/Peça Para Sair

Artigo publicado na revista WELCOME Congonhas, abril de 2008 – ano 2 – número 13

Tropa de Elite serve de pretexto para justificar práticas duvidosas de motivação profissional

As piores projeções do crescente moralismo reacionário na sociedade globalizada estão se confirmando mais depressa que o imaginado. A Revista da Folha, publicação encartada aos domingos no jornal Folha de S.Paulo, datada de 23 de março, estampou em sua capa uma foto de um grupo de 21 pessoas, na faixa dos 30, 40 anos, distribuídas em duas colunas de dez, dispostas dois a dois, com a figura excedente à frente dos demais, tendo como pano de fundo uma bandeira preta com uma caveira ao centro, circundada de vermelho. Todos estão de braços cruzados, ninguém sorri.

Ao se ler a legenda, descobre-se que aquela não é uma fotografia de um exército, mas sim – pasme – de funcionários de uma empresa têxtil conhecida popularmente por sua produção de soutiens e calcinhas. Esses garbosos e sérios funcionários mostram, em si próprios, o produto do programa motivacional pelo qual passaram, no qual aprenderam que vencer o bandido e vender o seu produto é equivalente. E isso sob a inspiração de um dos maiores sucessos recentes do cinema brasileiro, o filme Tropa de Elite.

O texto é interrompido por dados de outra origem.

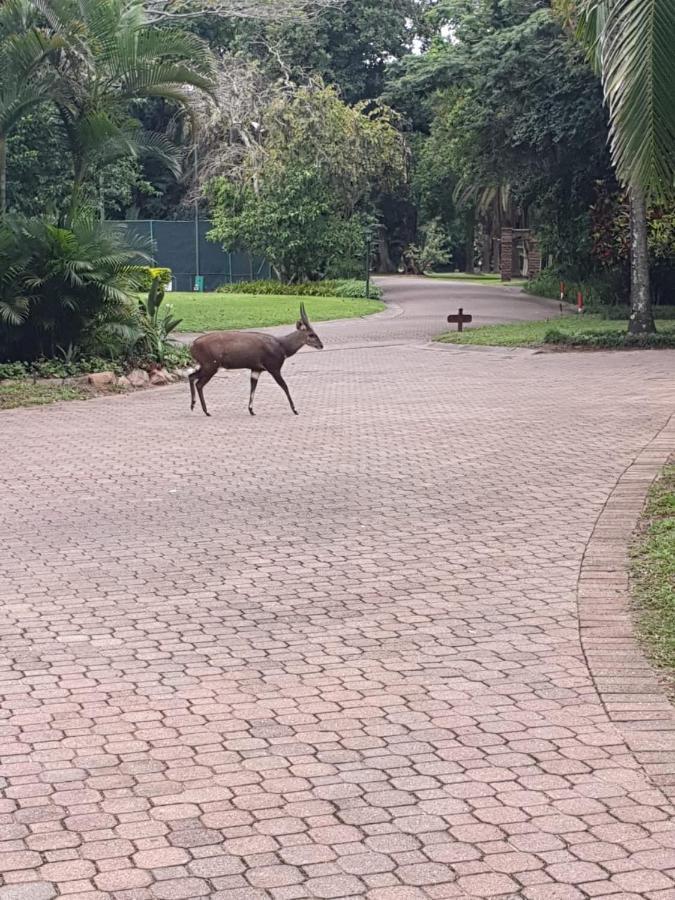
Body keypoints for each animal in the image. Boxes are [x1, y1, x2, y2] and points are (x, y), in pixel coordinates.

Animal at [187, 302, 324, 414]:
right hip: (211, 366)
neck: (281, 345)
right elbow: (284, 386)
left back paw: (193, 406)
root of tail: (192, 345)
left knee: (191, 376)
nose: (321, 345)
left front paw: (251, 410)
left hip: (207, 366)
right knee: (198, 383)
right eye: (311, 334)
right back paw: (206, 411)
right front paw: (295, 410)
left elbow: (253, 387)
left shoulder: (256, 369)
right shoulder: (273, 368)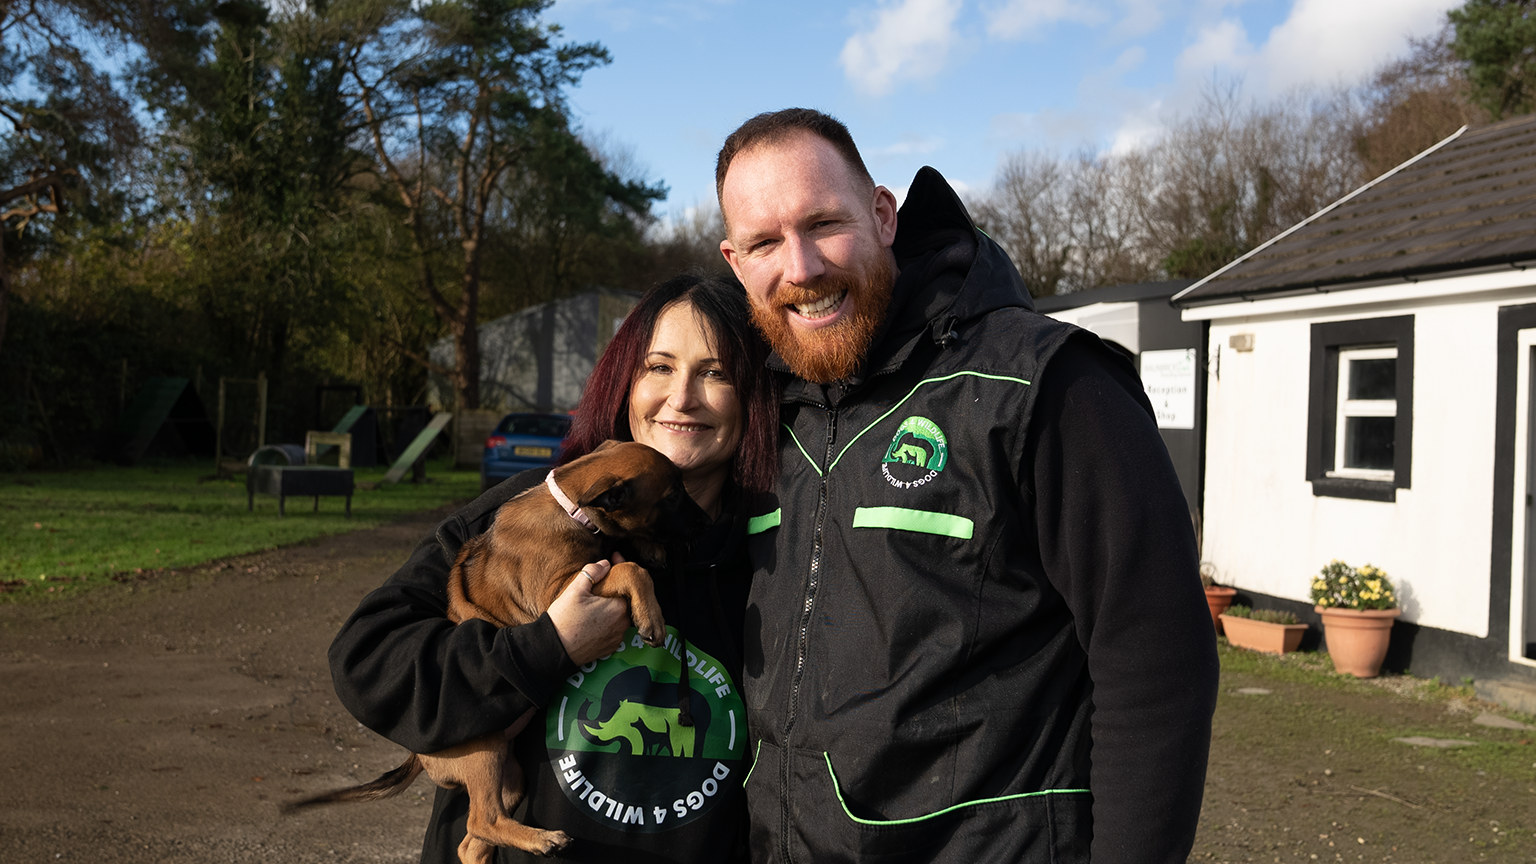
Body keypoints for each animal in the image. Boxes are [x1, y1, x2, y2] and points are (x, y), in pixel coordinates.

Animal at [285, 439, 703, 854]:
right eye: (672, 495)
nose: (706, 522)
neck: (570, 507)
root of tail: (418, 752)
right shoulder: (560, 592)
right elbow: (628, 569)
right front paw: (652, 615)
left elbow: (629, 557)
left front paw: (650, 549)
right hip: (484, 748)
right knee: (482, 820)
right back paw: (543, 839)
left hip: (510, 775)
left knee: (472, 840)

O longa-metragem de José Padilha é um grande filme, pois grande é uma obra de arte que provoca diversas interpretações e não uma só. Os de direita ficam contentes com as críticas ao falso bom- mocismo da esquerda universitária; os de esquerda se comprazem na denúncia da violência policial; os defensores da família torcem para que o protagonista, Capitão Nascimento, seja mais marido e menos polícia – só para lembrar algumas passagens. A complexidade de Tropa de Elite se vê pasteurizada, ou seja, perde sua virulência, quando reduzida a uma expressão banal, infantil, mas não por isso inofensiva, de que a melhor forma de motivarmos as pessoas seja transformá-las em um pelotão páramilitar, maniqueísta, no qual a experiência humana se reduz a ser caveira ou invertebrado; caveira, fica no trabalho, invertebrado, pede para sair.

Não, não podemos culpar o filme premiado por esse tipo de mediocrização, que se soma a outros exemplos contados pela reportagem de Maeli Prado, como o de uma seguradora de um importante banco brasileiro – associado ao cinema, até aqui ao menos, por outros motivos -, que pretende que seus funcionários achem dentro deles “as características do caveira” (sic), culminando com a pérola: “Quando alguém consegue bater a meta, faz no computador um bonequinho com a caveira do Bope e manda por e-mail” (provavelmente para o cemitério, é o caso de imaginar).

Se a polícia carioca conseguiu fazer uma tropa de elite, o mesmo não se pode dizer dessa ideologia empresarial que até mesmo já perdeu o senso do ridículo. Ela está bem mais próxima do contrário, da irresponsabilidade da elite, cujas conseqüências têm dado tanto trabalho às tropas policiais.
Disso, não há o que esperar a não ser pedir para sair.